Triaconta Weekly #228

The following topics will be addressed in this weekly:

  • Bundle performance
  • Winners & Losers
  • Market overview

Bundle performance
The value of the bundles hardly changed this week. Uptober is hopefully going to live up to its name in the time to come. Although labor market and interest rate figures in America seem to have less influence on the crypto market lately, they remain important for general investor sentiment. And that can still be much better of course.
There is currently hard work being done both in America and Europe on clear rules and more oversight of crypto currency trading and ownership. There is always the risk here that innovation will be unnecessarily restrictive. With enough attention to this, in the end it will mainly begin to give a lot more people access to cryptocurrencies and then through traditional parties such as banks.

Winners & Losers
Elrond (+11%) rises on confirmation on Oct. 10 of a Maiar launchpad for projects using Elrond. The biggest DeFi riser is Convex Finance (+11%). Maker DAO’s (+8%) decision to start holding 500 million of their reserves in US government bonds is well received. Lido DAO (-10%) unfortunately falls further on a monthly decline of 15% for the number of Ethereum committed to the network. IOTA (-9%) falls at the start of the #IOTA weekend in Berlin. ApeCoin (-8%) hands back a bit of last week’s gains.

Market overview
SWIFT has chosen the Chainlink (LINK) Cross-Chain Interoperability Protocol for an initial proof of concept with blockchain. CCIP will enable SWIFT messages to provide instructions for on-chain token transfers on almost any blockchain.
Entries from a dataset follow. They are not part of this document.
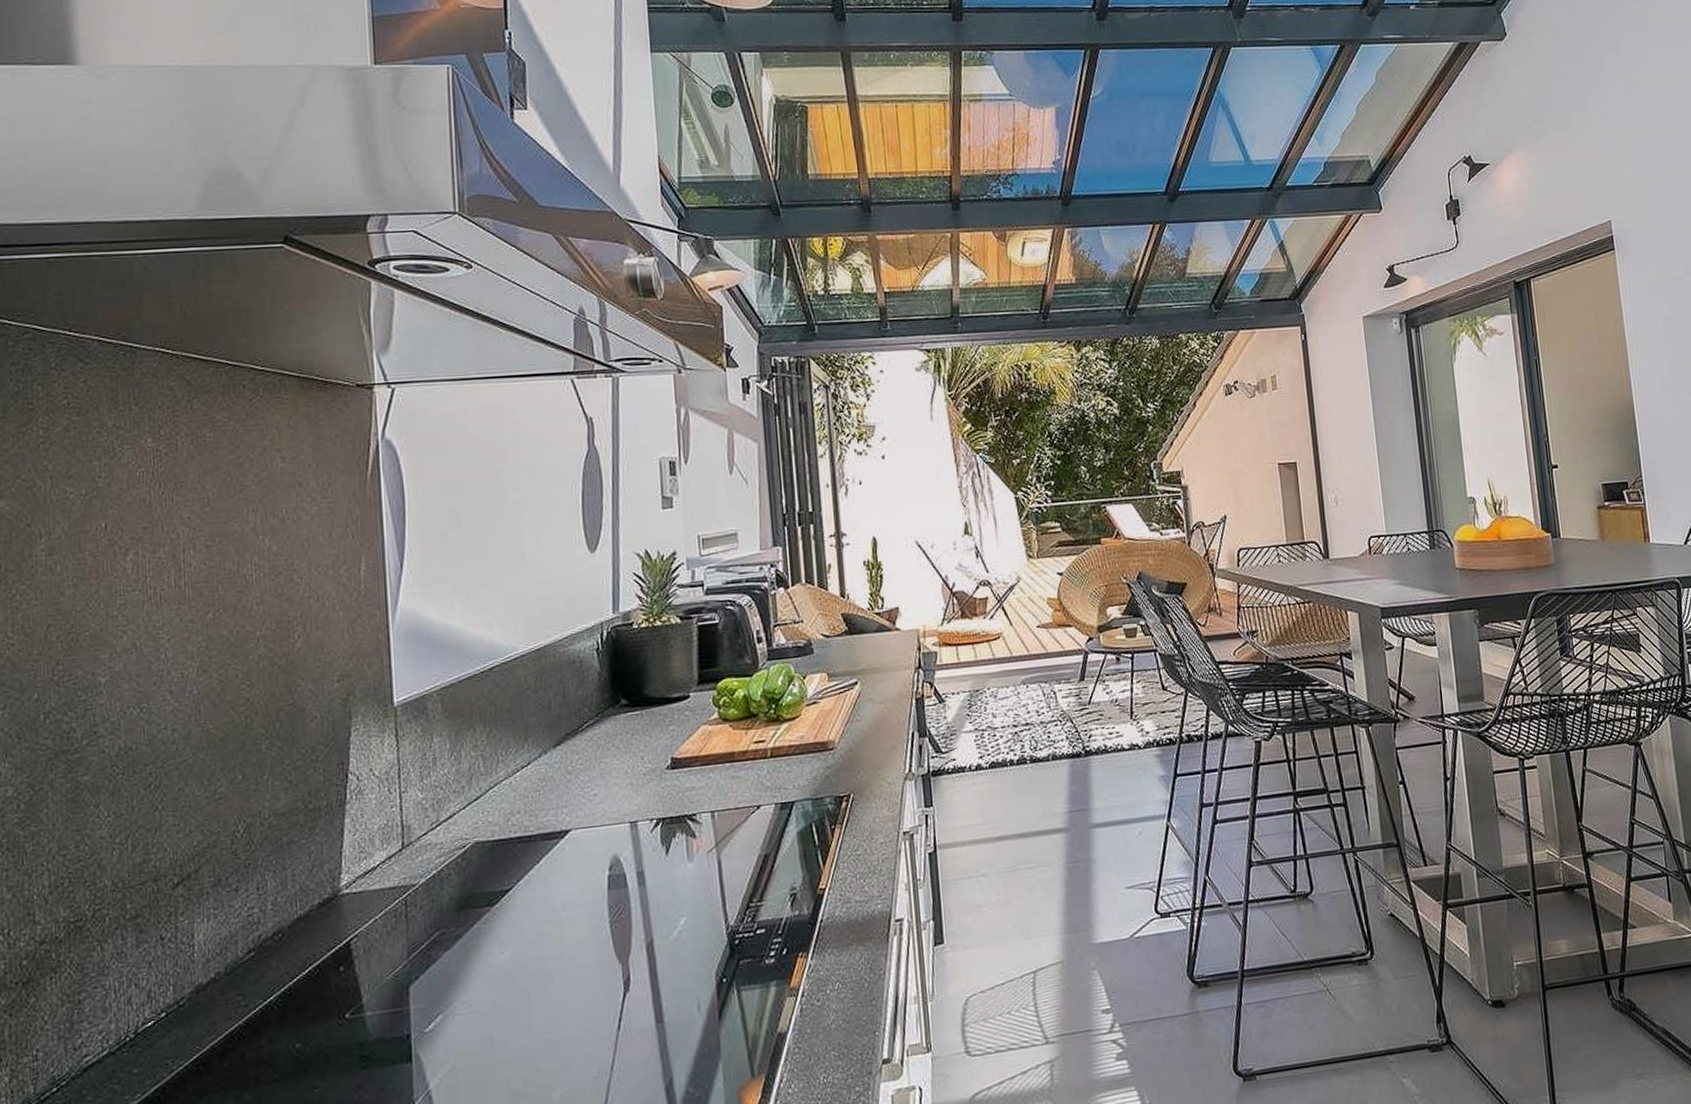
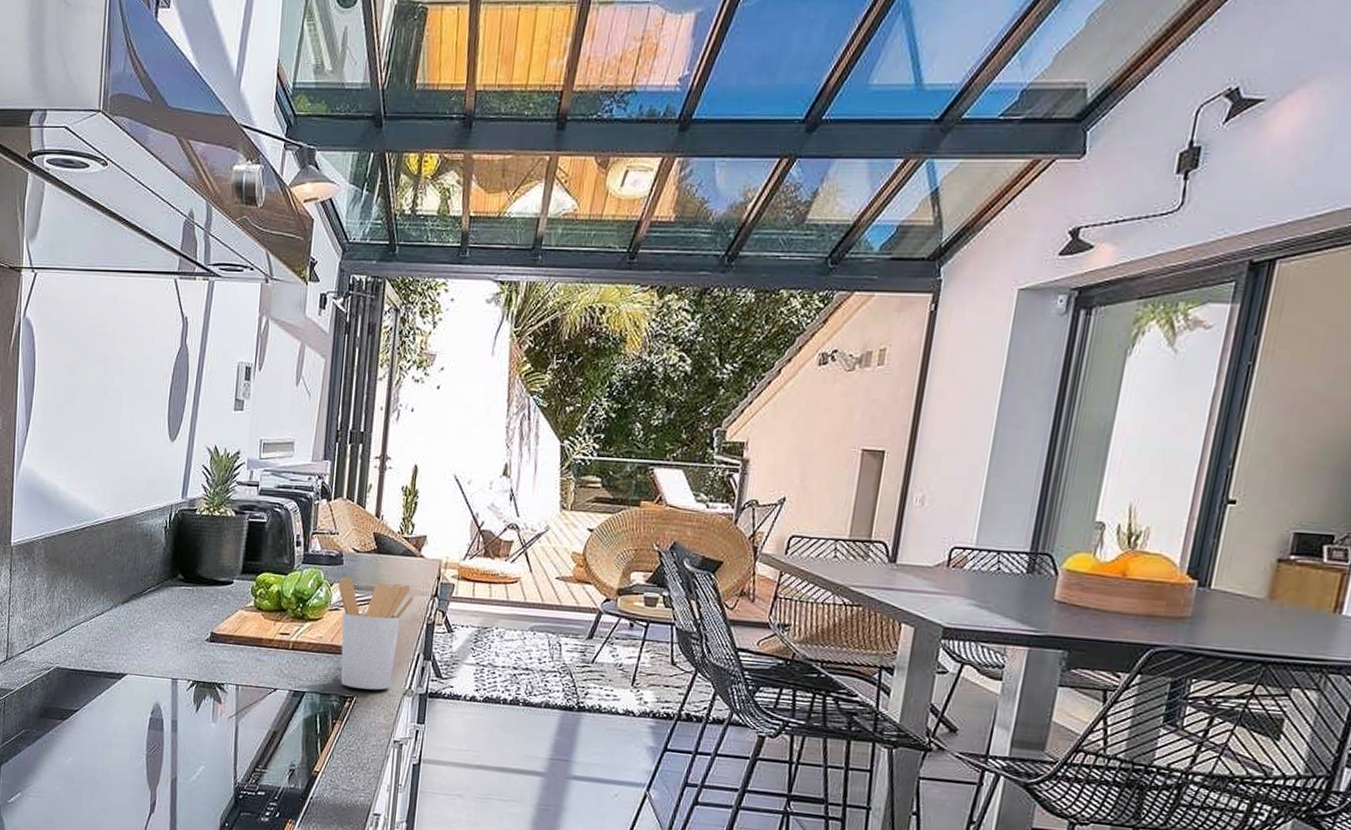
utensil holder: none [811,661,897,785] -> present [338,576,415,690]

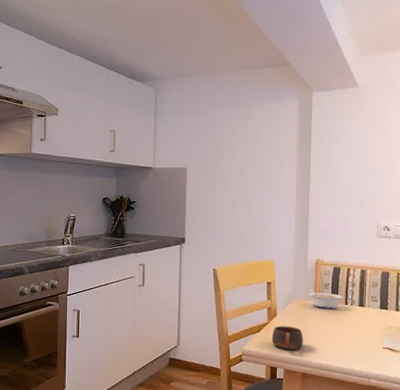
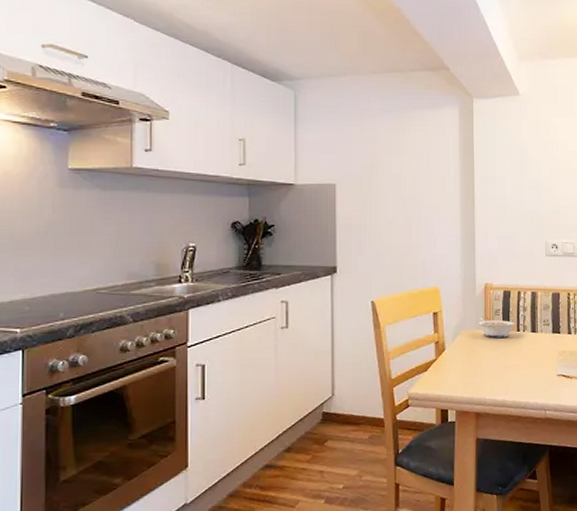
cup: present [271,326,303,350] -> none [440,360,475,388]

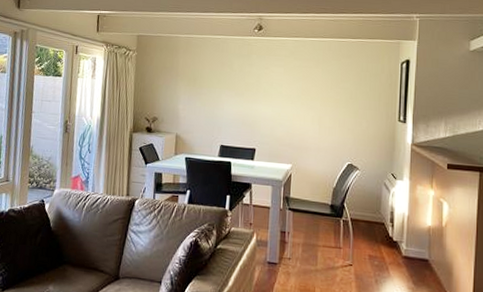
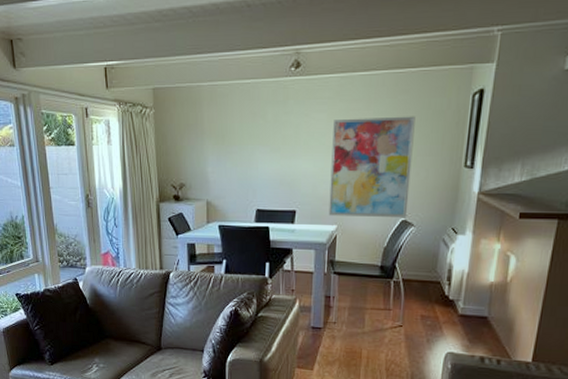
wall art: none [284,74,356,161] -> present [328,116,416,217]

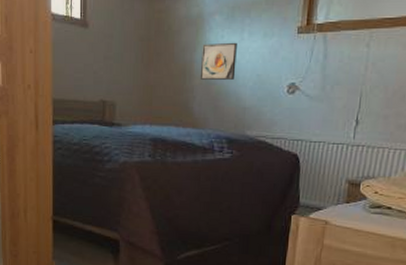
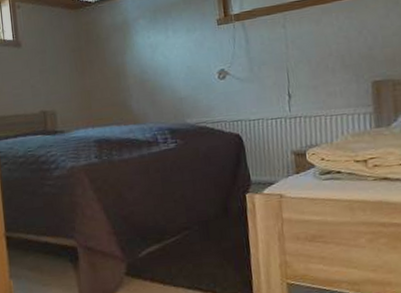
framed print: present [199,42,237,80] -> none [131,40,167,79]

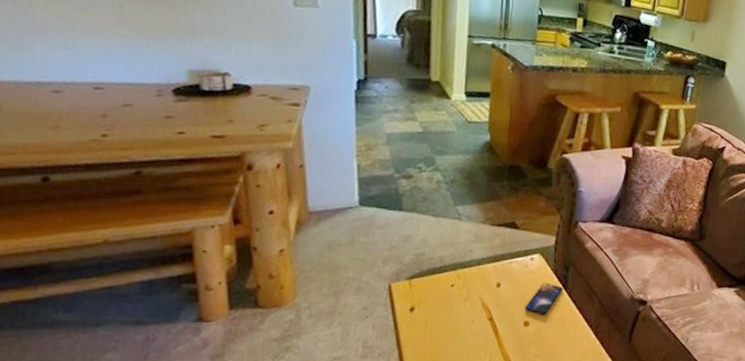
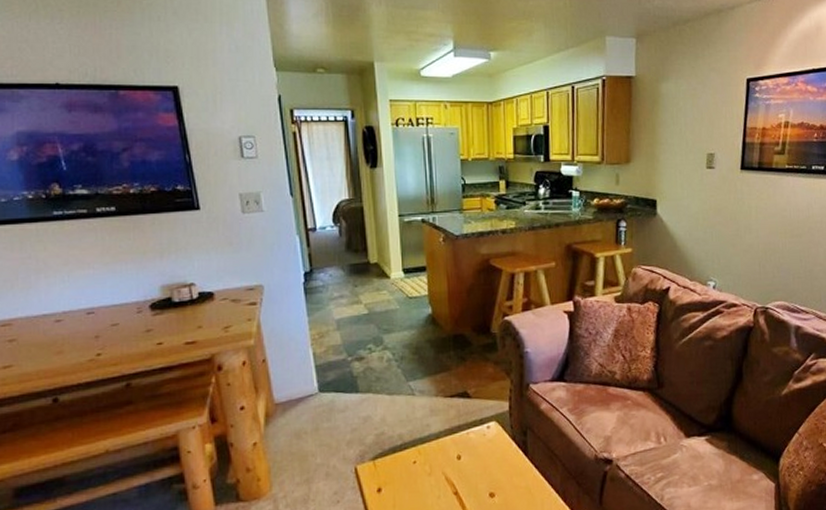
smartphone: present [525,282,563,315] -> none [488,450,523,485]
This could potentially link capital markets in the traditional financial sector with cryptocurrency markets.

The Basel Committee on Banking Supervision – a grouping of international regulators – suggested in June that banks’ exposure to crypto currencies such as bitcoin and ethereum should never exceed 1% of core capital. Banks are now afraid this could cause them to miss the boat as more and more institutional and retail customers demand crypto currency products. On Tuesday, a coalition of eight major international financial lobby groups published a paper calling these “bans” on crypto ownership too restrictive for innovation. If the issue is not addressed, “it may not be economically feasible and rational to make the investments necessary to facilitate customers’ needs for crypto-asset-related activities, which would likely lead to a shift of activities in this space to the non-banking sector,” which is less regulated, the paper said. They call for at least a five-fold increase in the proposed limits.

On Wednesday, the European Council adopted the legislative proposal (MiCA) to set rules for how exchanges and other service providers in digital assets should operate in EU member states. The European Parliament will vote on Oct. 10. If adopted, which is not yet certain, member states will have 12 to 18 months to develop the rules into national legislation. This will ensure the same rules for identity verification throughout Europe. Paying with crypto will also become less anonymous because payment processors will be required to pass on the identity of the consumer.